In answer to your question, No, your friend didn’t get a “good deal” (unless she bought for investment purposes and then chose to sell last year, in which case she would have made out handsomely). Sounds like she still owns the property though, so if she can afford the payments and likes her home, no problem. It’s not a horrible neighborhood to be “trapped” in forever.
In yet another vain attempt to sell,friends in Seattle who’ve been trying to sell since May, just took their house off the market so it could be “staged”.
In May ‘06, I’m pretty sure that if they’d asked 540-550K for the house, it would have sold in a week. Which would have been great cuz that’s right about when the market convulsed for good, by month’s end.
Here’s the sad history:
May 4th: on market for 630K
@May 20th: considered accepting an offer of 550K, but the bank wouldn’t lend the prospective buyers more than 540K so that was the end of that.

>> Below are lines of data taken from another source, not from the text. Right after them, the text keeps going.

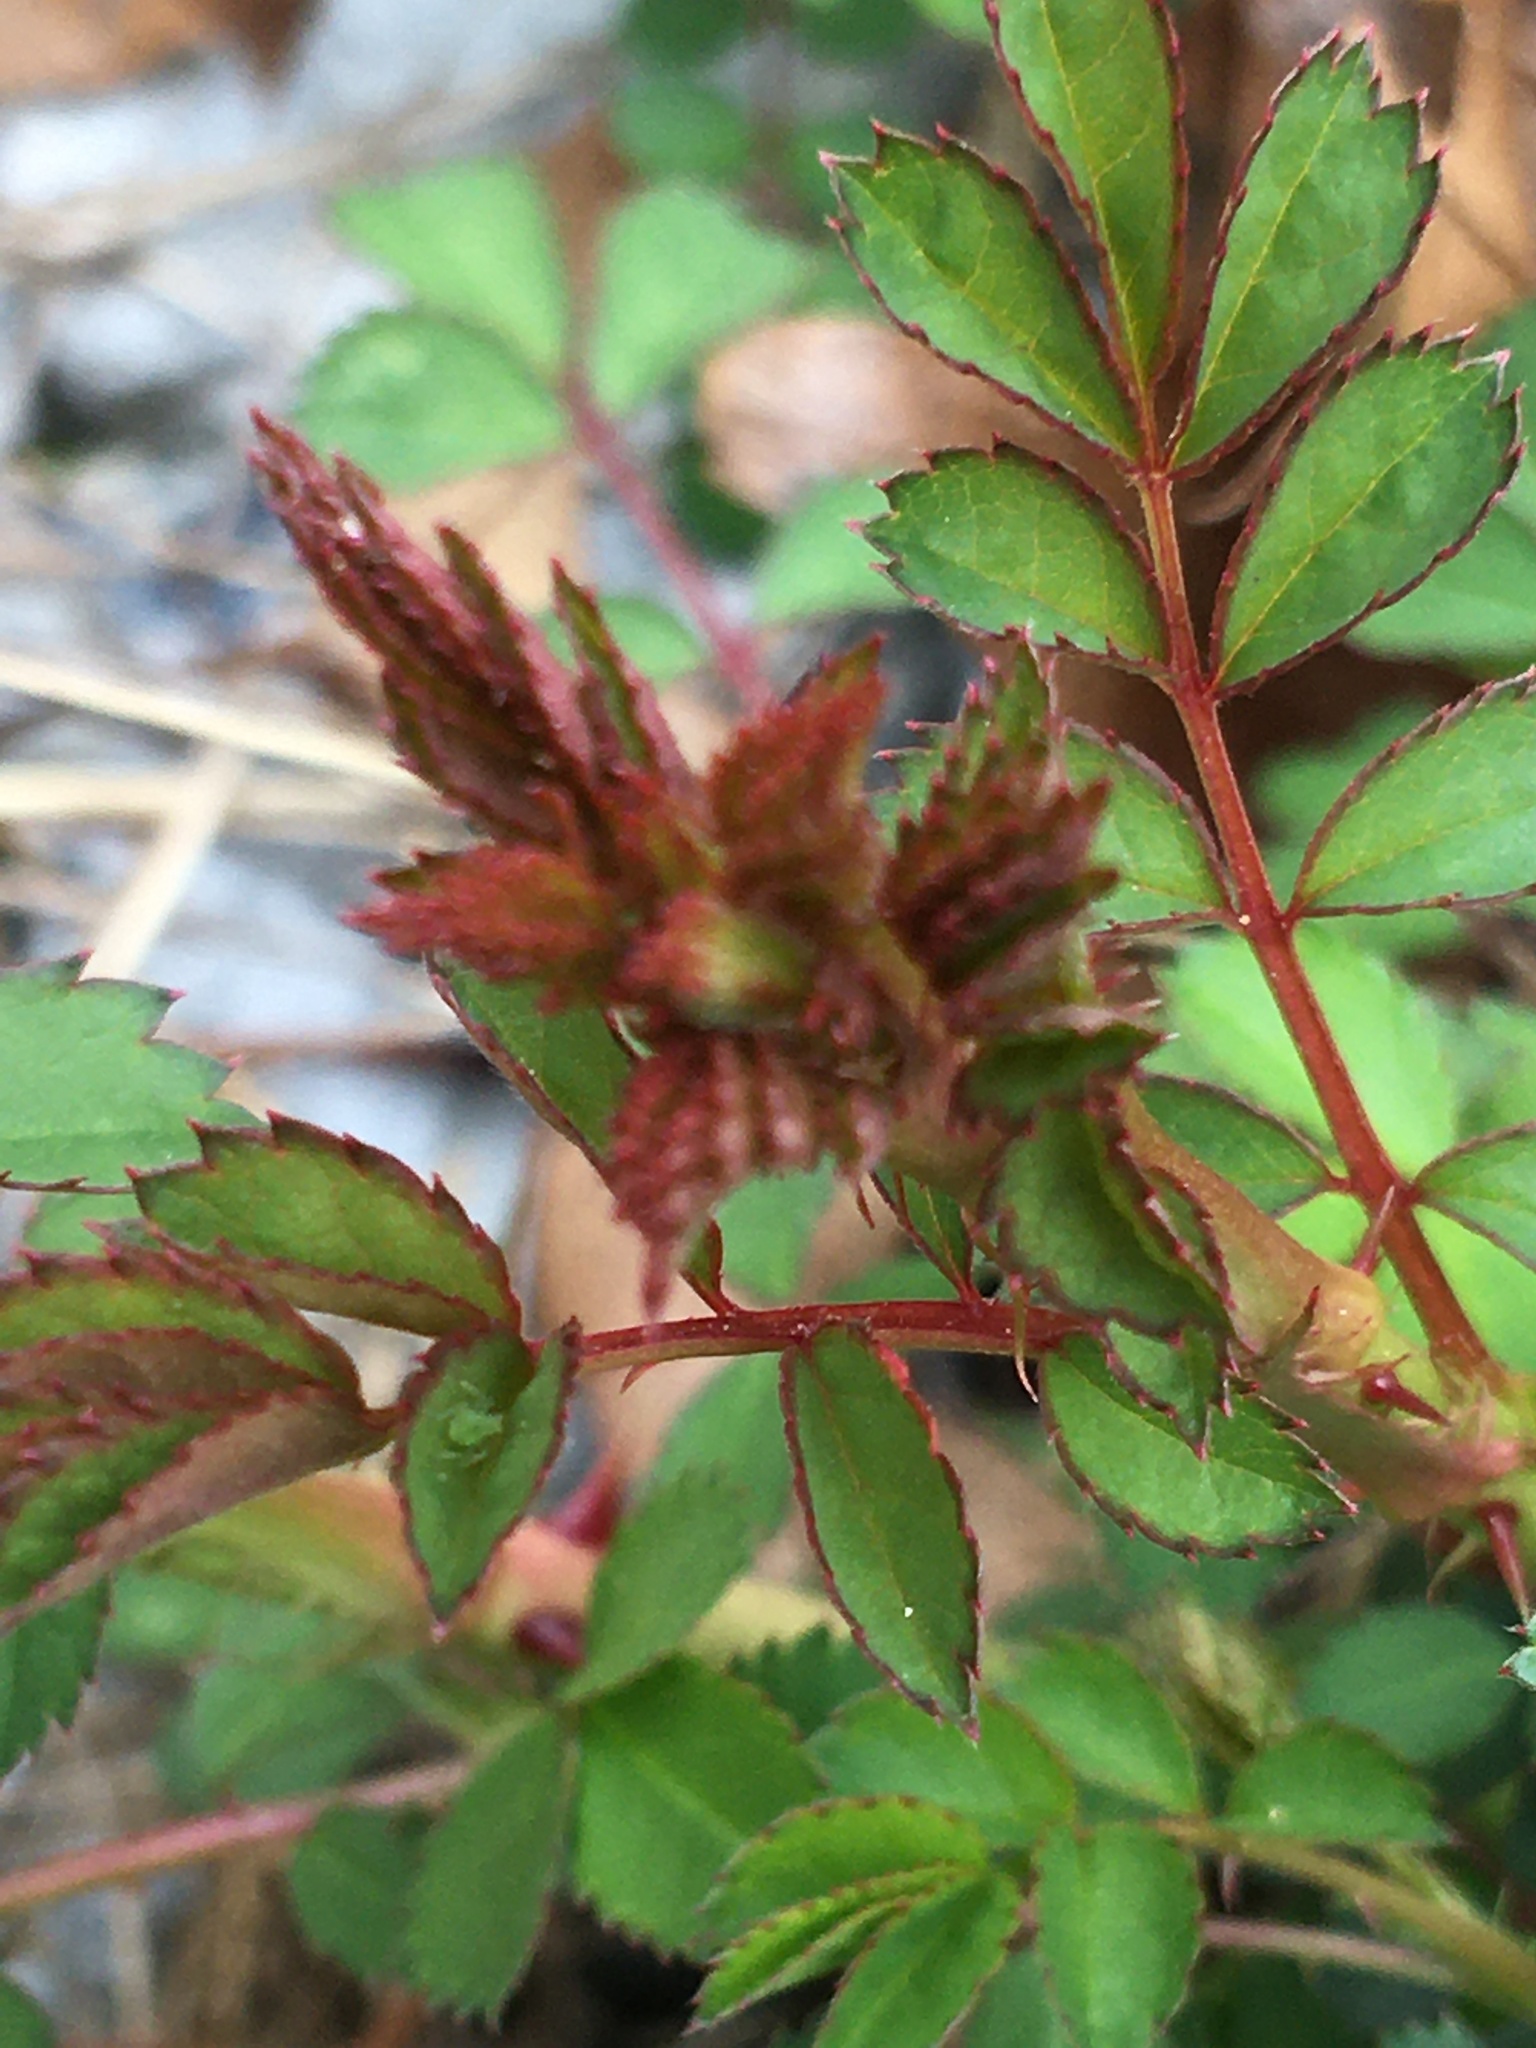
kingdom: Plantae
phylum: Tracheophyta
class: Magnoliopsida
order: Rosales
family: Rosaceae
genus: Rosa
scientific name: Rosa multiflora
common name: Multiflora rose
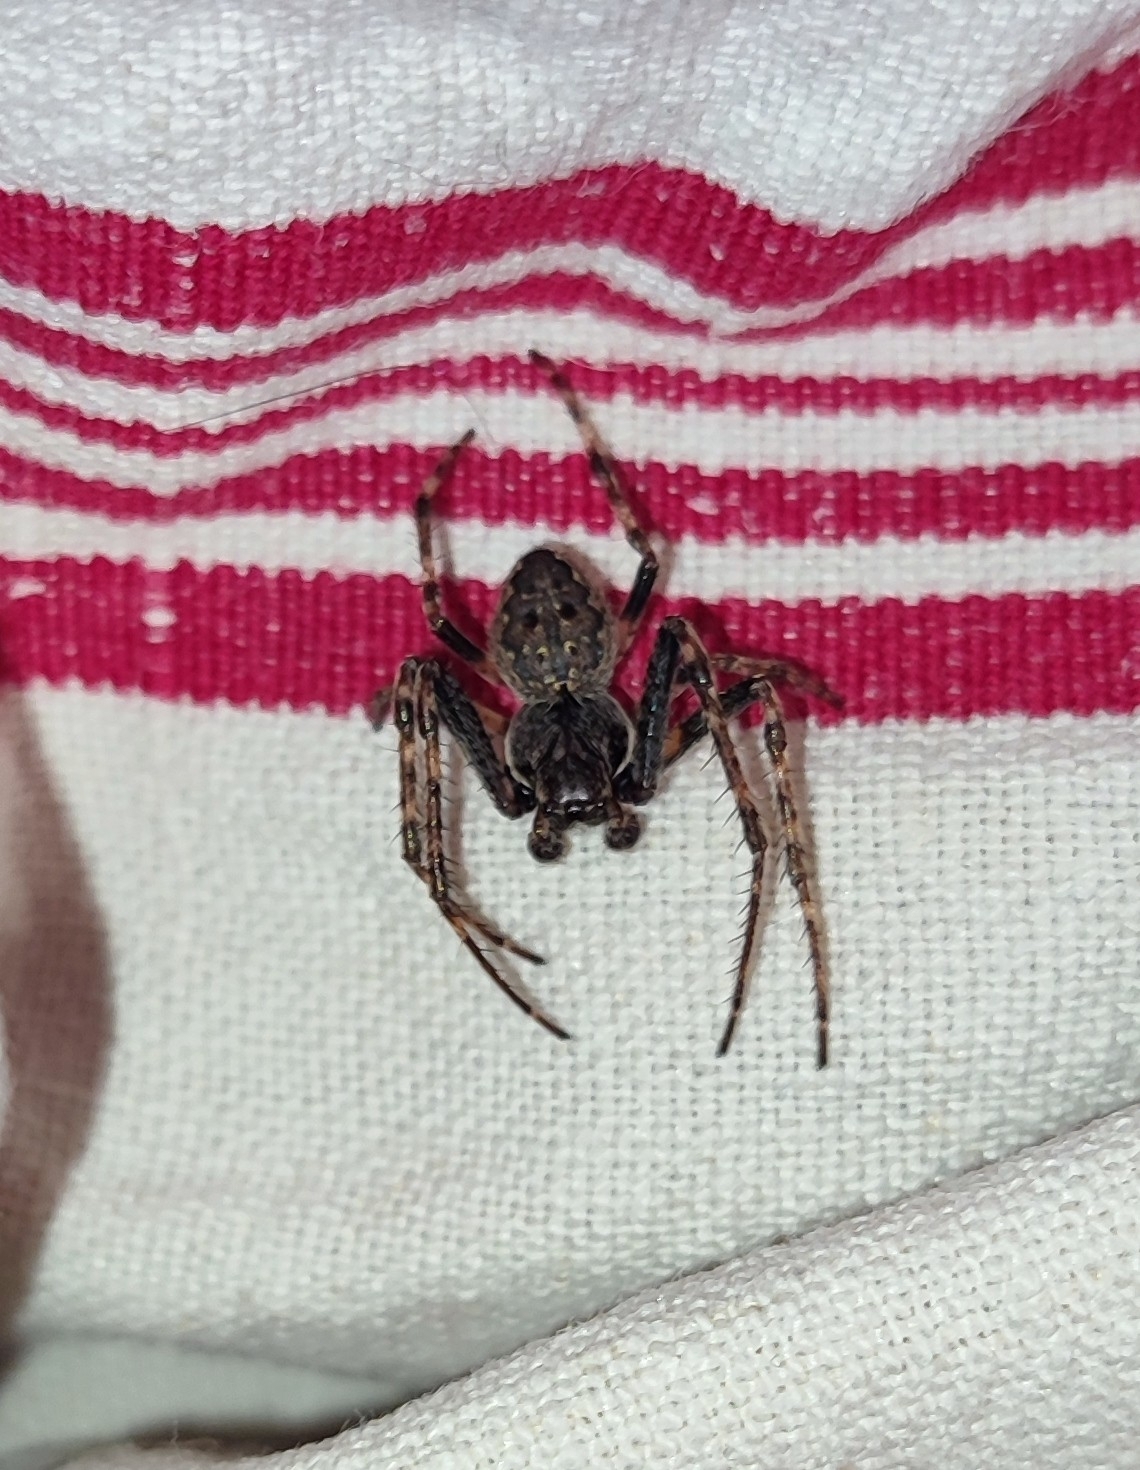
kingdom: Animalia
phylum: Arthropoda
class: Arachnida
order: Araneae
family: Araneidae
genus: Nuctenea
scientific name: Nuctenea umbratica
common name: Toad spider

mid June: on the advice of the realtor, spent 30K “upgrading” (paint, new doors, deck, etc.) and reduced price to 590K.
last week: switched realtors and took it off the market to “stage”. Won’t lower asking price but have told me they’ll happily take 500K now. Too bad they don’t just list it for that and sell. (Although, frankly, there are some much nicer homes in their ‘hood that are a better deal asking 520K now, plus jumbo’s a problem).
It’s painful to observe the excruciating details of friends chasing the market down in both Bellingham and Seattle, up close and personal. I’m bracing myself for when reality hits them in a few months that it’s “not gonna happen”.
I don’t feel sorry for anybody, I’m just astounded at the lack of common sense and the amount of delusion. No “street smarts” here at all.
Whoops, make that May ‘07 on the post above. My friends may not have any common sense, but I don’t know what year it is. Perhaps that makes us even.
Test
Hi Fester, Lisa and other Ashlanders. Couldn’t post underneath you for some reason. I used to live on High Street in Ashland a number of years ago. Do you live in that area of Ashland? I used to spend many summer days out at Emigrant Lake. My grandparents used to run the Corps ranch out on Neil Creek Road.
Hi SFGal,
I live near Hunter Park and Walker Elementary School. I don’t know anyone on High Street, but it seems a nice area. Briscoe School is now closed, partly structural, partly aging boomers moving in and a decline in kids in that part of town. Corp Ranch Road is home to McMansions these days. Otherwise, things are still nice around here. Still visit the lake with the family, enjoy watching the hawks circle…nice spot.
Hi Fester,
I went to Briscoe School in the 60’s. I believe I attended Briscoe when I was in the 4th and 5th grade.